Wenn diese Katja ihre Angst vor der Versuchung beschreibt, hat das nichts Besessenes, man hört die zaghafte Stimme einer Frau, die Angst vor sich selbst hat – und davor, sich ihrer eigenen Gefühle bewusst zu werden. Und es ist, wie in der Stimme auch in Diners Spiel gerade das Tastende, das Gefangensein in sich selbst, das fesselt: die kleinen und kleinsten Bewegungen, mit denen sie sich nach Zuneigung streckt wie eine Pflanze nach der Sonne, die kaum wahrnehmbaren Verkrampfungen und Entspannungen, mit denen sie seismografisch auf ihre Umwelt reagiert.

Ein großer Abend kommt so zu Stande, der sogar ein ganz großer hätte werden können, wenn ein Dirigent am Pult gestanden hätte, der die Unausweichlichkeit von Janaceks Schicksalsmusik in glühende, bohrende, schreiende, in jedem Fall unerbittliche Klänge umgesetzt hätte. Doch der 35-jährige Julien Salemcour, seit dreieinhalb Jahren Assistent Barenboims, kann die Einspringerchance, die sich ihm nach der Absage Michael Gielens geboten hatte, nicht nutzen.

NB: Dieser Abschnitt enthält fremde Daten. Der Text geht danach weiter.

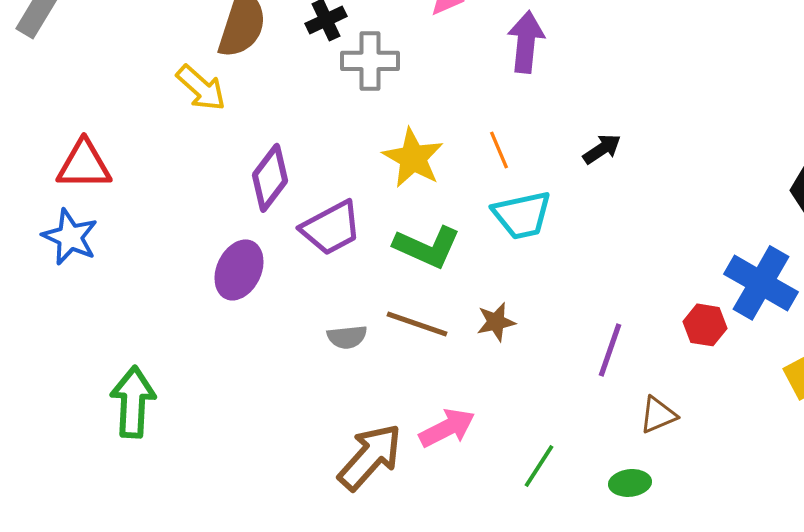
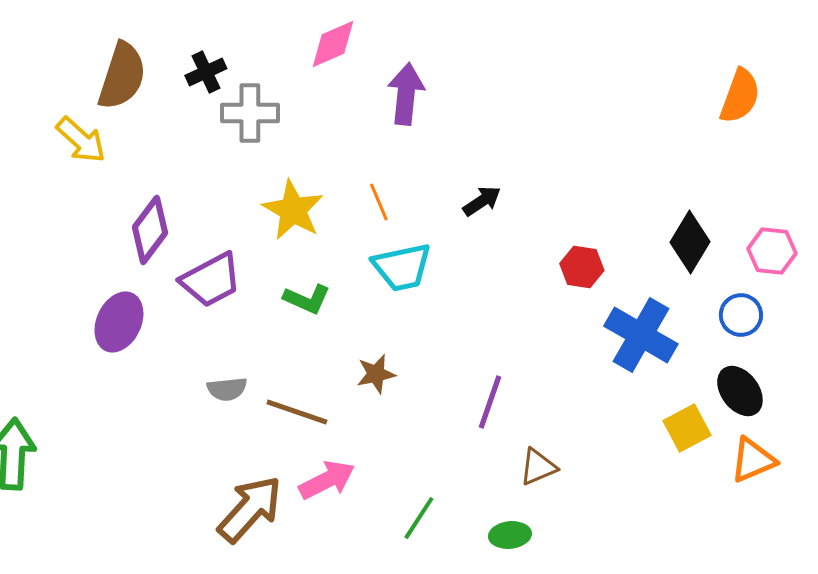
green L-shape: (427, 247) -> (307, 299), size x0.7
brown line: (417, 324) -> (297, 412), moved
red hexagon: (705, 325) -> (582, 267), moved

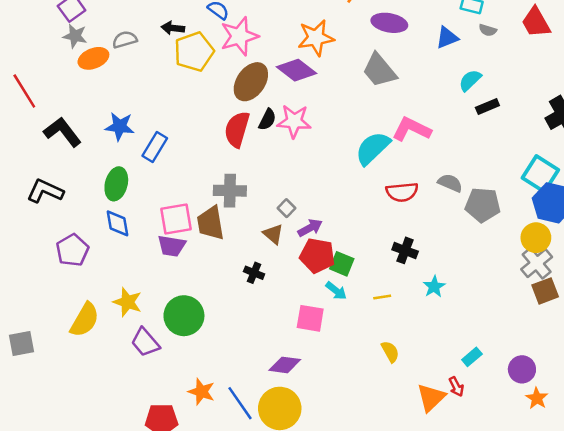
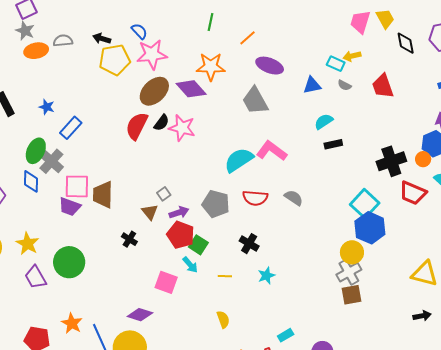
blue star: (120, 126) -> (47, 107), size x0.7
gray cross: (230, 191) -> (51, 161), moved, turned 30
gray pentagon: (483, 205) -> (216, 204), moved

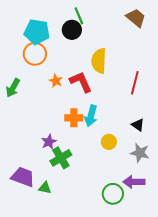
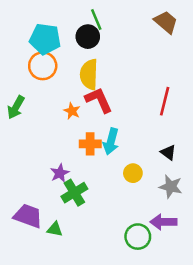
yellow semicircle: (99, 61) -> (89, 74), moved
orange star: (56, 81) -> (72, 111), moved

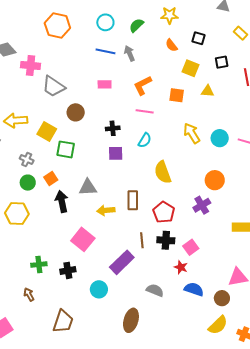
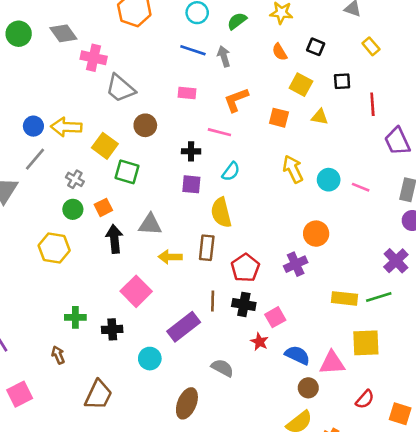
pink line: (145, 111) -> (219, 132), moved
yellow semicircle: (163, 172) -> (221, 213), moved
blue semicircle: (194, 289) -> (297, 355), moved

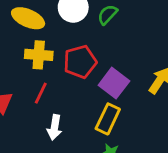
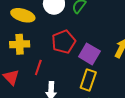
yellow cross: (39, 55) -> (20, 44), moved

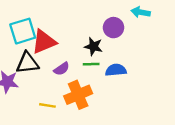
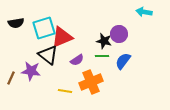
purple circle: (114, 28) -> (119, 34), moved
black triangle: (27, 63) -> (48, 55), turned 45
blue semicircle: (116, 70) -> (123, 61), turned -48

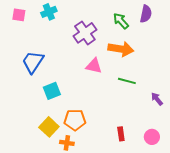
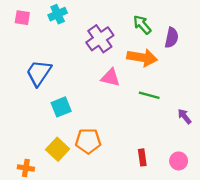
purple semicircle: (146, 14) -> (172, 38), moved
orange cross: (67, 143) -> (26, 168), moved

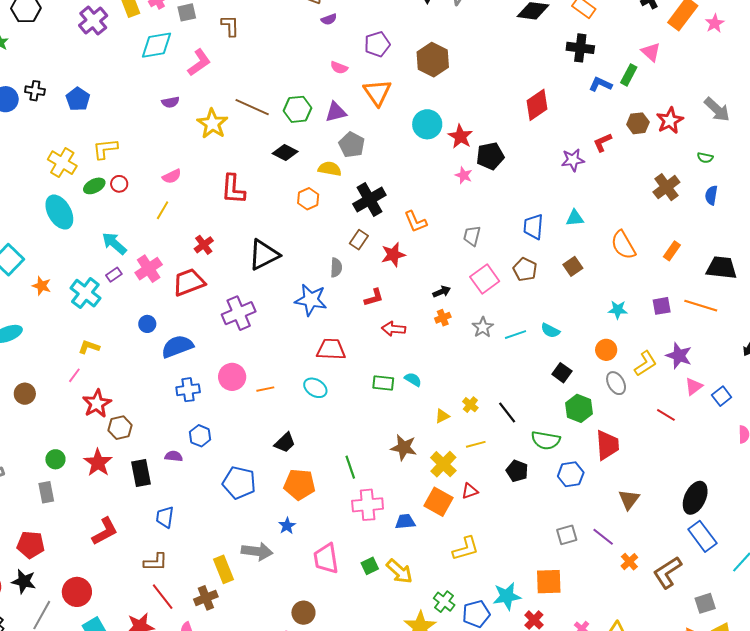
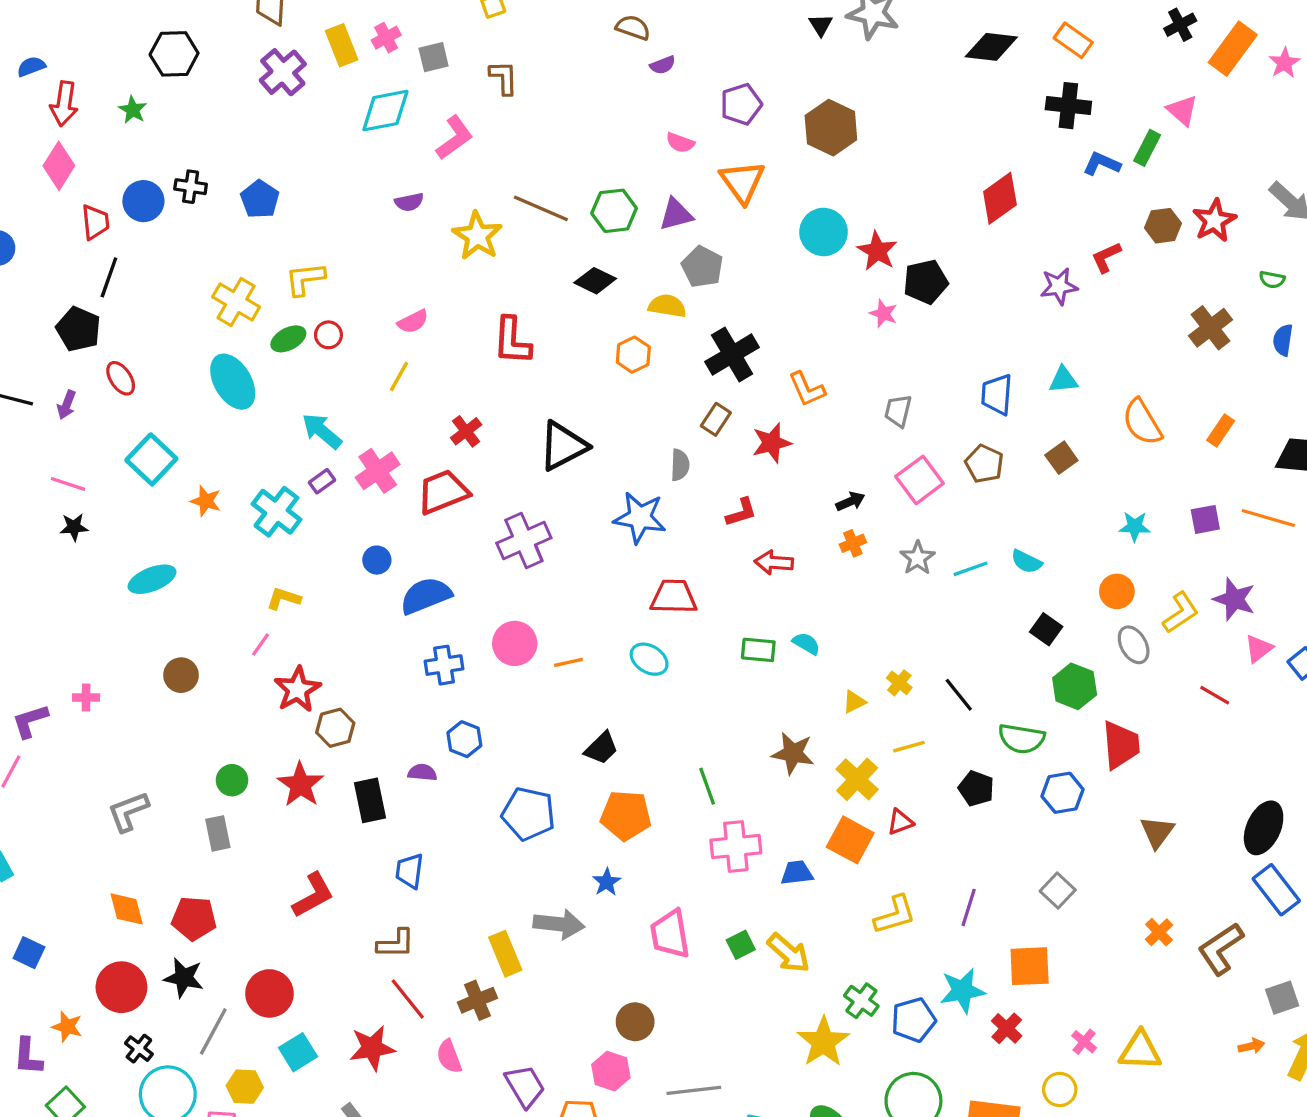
gray square: (567, 535) -> (1058, 890), turned -30
purple line: (603, 537) -> (969, 907), moved, turned 70

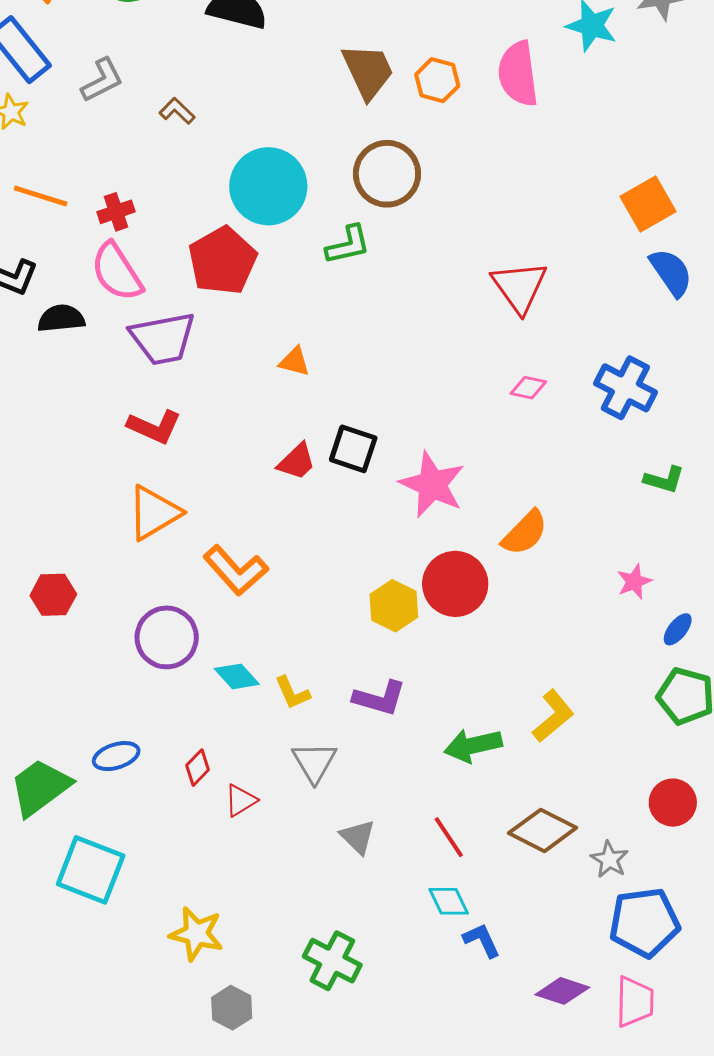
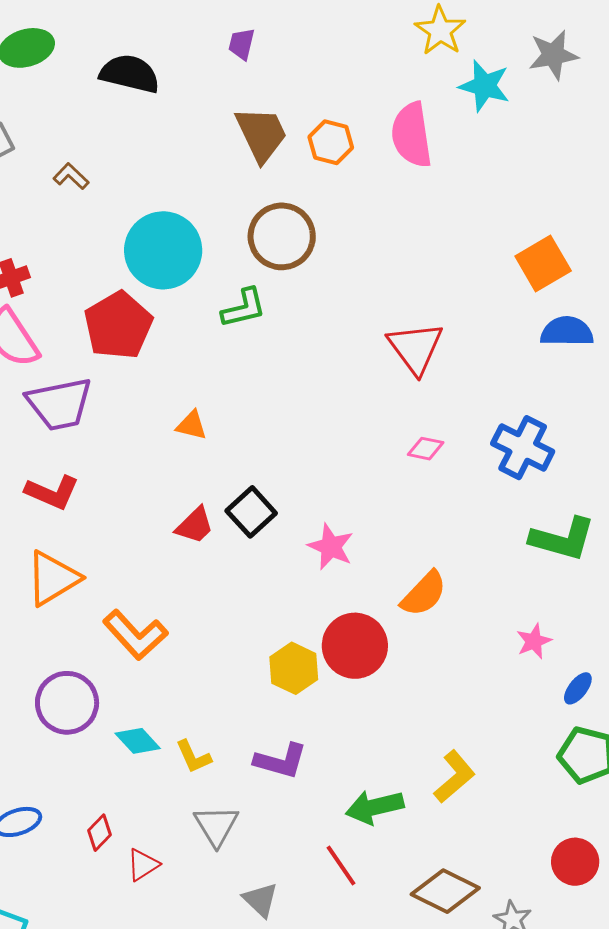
blue semicircle: (671, 272) -> (567, 332), turned -54
black square: (353, 449) -> (251, 512), turned 30
green L-shape: (664, 480) -> (563, 539), size x1.6
pink star: (432, 485) -> (331, 547), size x0.7
red line: (449, 837) -> (341, 865), moved

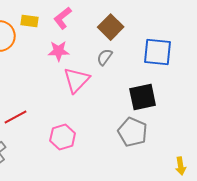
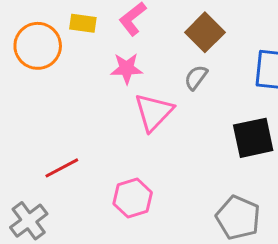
gray pentagon: (133, 132) -> (238, 218), moved

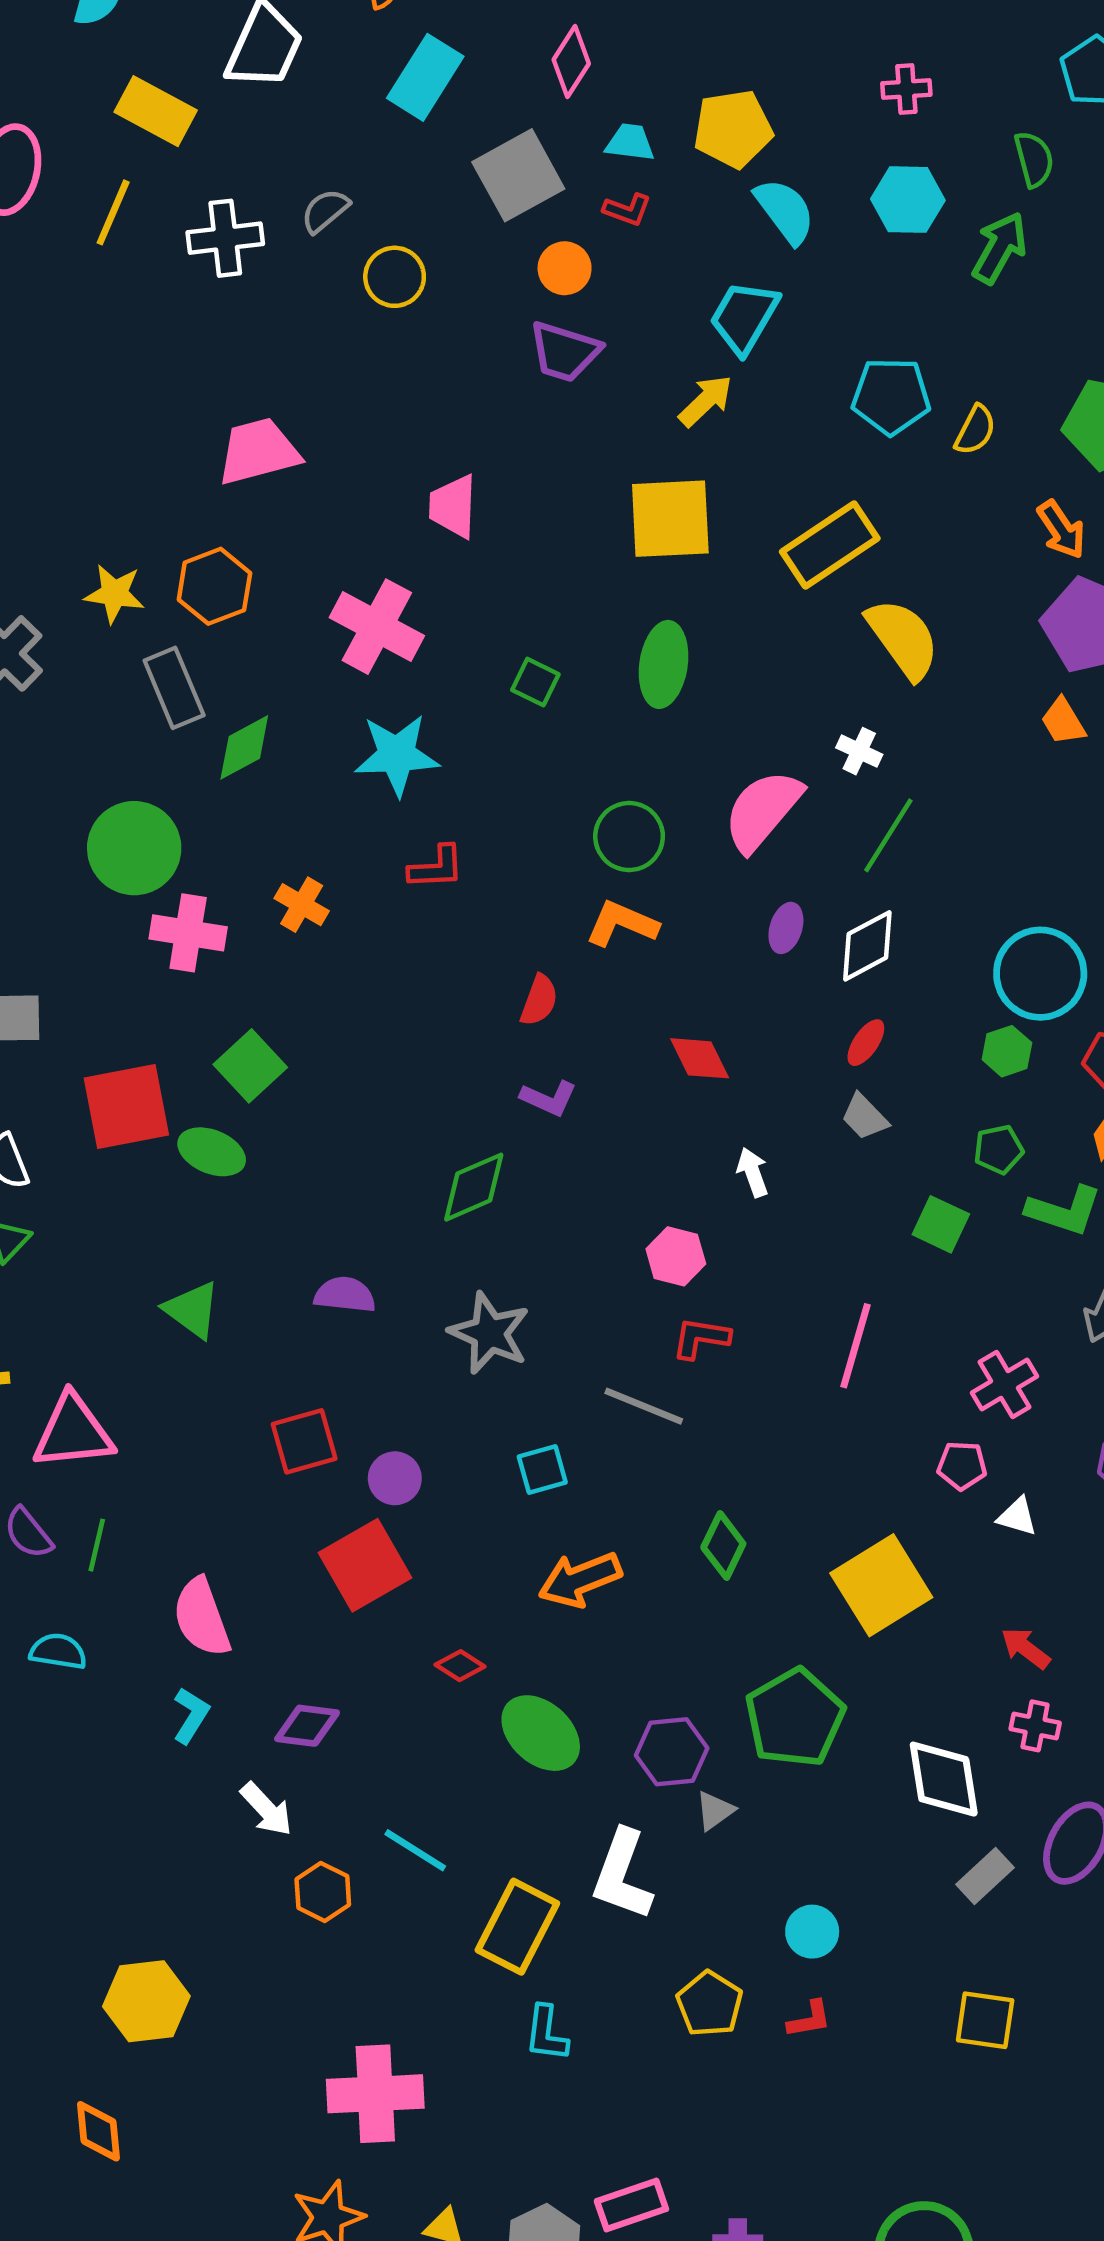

Die Koordination zwischen den Sängern und der stellenweise etwas schlampig spielenden Staatskapelle kriegt er zwar einigermaßen hin, Klangfarben und rhythmische Impulse dagegen nicht.

Alles darf man eben doch nicht weglassen.

Wieder am 27. und 30.1. sowie am 3., 6., und 9. sowie am 11.2.